= Given entries =
##########
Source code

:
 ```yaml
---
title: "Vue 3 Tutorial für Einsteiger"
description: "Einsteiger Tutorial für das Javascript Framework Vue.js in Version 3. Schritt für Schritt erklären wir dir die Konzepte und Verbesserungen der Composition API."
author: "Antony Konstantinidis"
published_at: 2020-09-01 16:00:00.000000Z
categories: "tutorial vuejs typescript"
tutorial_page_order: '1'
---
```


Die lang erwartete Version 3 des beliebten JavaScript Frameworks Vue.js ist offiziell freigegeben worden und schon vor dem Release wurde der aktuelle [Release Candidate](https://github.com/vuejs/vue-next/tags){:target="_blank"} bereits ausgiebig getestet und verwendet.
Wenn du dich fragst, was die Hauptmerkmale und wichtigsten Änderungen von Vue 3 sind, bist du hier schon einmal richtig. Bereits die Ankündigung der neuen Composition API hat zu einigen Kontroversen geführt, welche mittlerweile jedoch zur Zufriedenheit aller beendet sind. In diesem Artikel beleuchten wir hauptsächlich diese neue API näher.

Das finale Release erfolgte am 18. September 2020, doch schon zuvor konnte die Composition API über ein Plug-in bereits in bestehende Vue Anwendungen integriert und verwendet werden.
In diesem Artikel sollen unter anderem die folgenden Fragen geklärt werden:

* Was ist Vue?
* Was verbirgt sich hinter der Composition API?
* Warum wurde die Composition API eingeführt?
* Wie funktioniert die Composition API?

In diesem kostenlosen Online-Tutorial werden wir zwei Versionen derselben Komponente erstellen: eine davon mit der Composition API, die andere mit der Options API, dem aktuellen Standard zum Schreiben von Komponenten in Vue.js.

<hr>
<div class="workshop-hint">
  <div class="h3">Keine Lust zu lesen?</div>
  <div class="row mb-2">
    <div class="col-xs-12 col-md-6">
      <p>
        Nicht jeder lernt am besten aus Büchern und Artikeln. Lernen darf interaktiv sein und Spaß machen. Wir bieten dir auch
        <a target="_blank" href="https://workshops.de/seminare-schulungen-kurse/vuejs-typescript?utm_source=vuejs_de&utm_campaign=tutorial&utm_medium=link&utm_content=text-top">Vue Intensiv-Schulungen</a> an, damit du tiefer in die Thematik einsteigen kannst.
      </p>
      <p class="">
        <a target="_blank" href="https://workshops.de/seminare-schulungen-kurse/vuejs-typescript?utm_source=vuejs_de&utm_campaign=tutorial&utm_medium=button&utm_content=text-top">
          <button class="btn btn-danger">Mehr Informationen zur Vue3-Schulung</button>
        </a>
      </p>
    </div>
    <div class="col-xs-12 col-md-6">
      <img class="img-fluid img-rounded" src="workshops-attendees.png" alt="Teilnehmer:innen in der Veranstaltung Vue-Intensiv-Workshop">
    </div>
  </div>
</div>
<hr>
##########
= To do =
Repeat every entry exactly, please.

= Written solution =
Source code

:
 ```yaml
---
title: "Vue 3 Tutorial für Einsteiger"
description: "Einsteiger Tutorial für das Javascript Framework Vue.js in Version 3. Schritt für Schritt erklären wir dir die Konzepte und Verbesserungen der Composition API."
author: "Antony Konstantinidis"
published_at: 2020-09-01 16:00:00.000000Z
categories: "tutorial vuejs typescript"
tutorial_page_order: '1'
---
```


Die lang erwartete Version 3 des beliebten JavaScript Frameworks Vue.js ist offiziell freigegeben worden und schon vor dem Release wurde der aktuelle [Release Candidate](https://github.com/vuejs/vue-next/tags){:target="_blank"} bereits ausgiebig getestet und verwendet.
Wenn du dich fragst, was die Hauptmerkmale und wichtigsten Änderungen von Vue 3 sind, bist du hier schon einmal richtig. Bereits die Ankündigung der neuen Composition API hat zu einigen Kontroversen geführt, welche mittlerweile jedoch zur Zufriedenheit aller beendet sind. In diesem Artikel beleuchten wir hauptsächlich diese neue API näher.

Das finale Release erfolgte am 18. September 2020, doch schon zuvor konnte die Composition API über ein Plug-in bereits in bestehende Vue Anwendungen integriert und verwendet werden.
In diesem Artikel sollen unter anderem die folgenden Fragen geklärt werden:

* Was ist Vue?
* Was verbirgt sich hinter der Composition API?
* Warum wurde die Composition API eingeführt?
* Wie funktioniert die Composition API?

In diesem kostenlosen Online-Tutorial werden wir zwei Versionen derselben Komponente erstellen: eine davon mit der Composition API, die andere mit der Options API, dem aktuellen Standard zum Schreiben von Komponenten in Vue.js.

<hr>
<div class="workshop-hint">
  <div class="h3">Keine Lust zu lesen?</div>
  <div class="row mb-2">
    <div class="col-xs-12 col-md-6">
      <p>
        Nicht jeder lernt am besten aus Büchern und Artikeln. Lernen darf interaktiv sein und Spaß machen. Wir bieten dir auch
        <a target="_blank" href="https://workshops.de/seminare-schulungen-kurse/vuejs-typescript?utm_source=vuejs_de&utm_campaign=tutorial&utm_medium=link&utm_content=text-top">Vue Intensiv-Schulungen</a> an, damit du tiefer in die Thematik einsteigen kannst.
      </p>
      <p class="">
        <a target="_blank" href="https://workshops.de/seminare-schulungen-kurse/vuejs-typescript?utm_source=vuejs_de&utm_campaign=tutorial&utm_medium=button&utm_content=text-top">
          <button class="btn btn-danger">Mehr Informationen zur Vue3-Schulung</button>
        </a>
      </p>
    </div>
    <div class="col-xs-12 col-md-6">
      <img class="img-fluid img-rounded" src="workshops-attendees.png" alt="Teilnehmer:innen in der Veranstaltung Vue-Intensiv-Workshop">
    </div>
  </div>
</div>
<hr>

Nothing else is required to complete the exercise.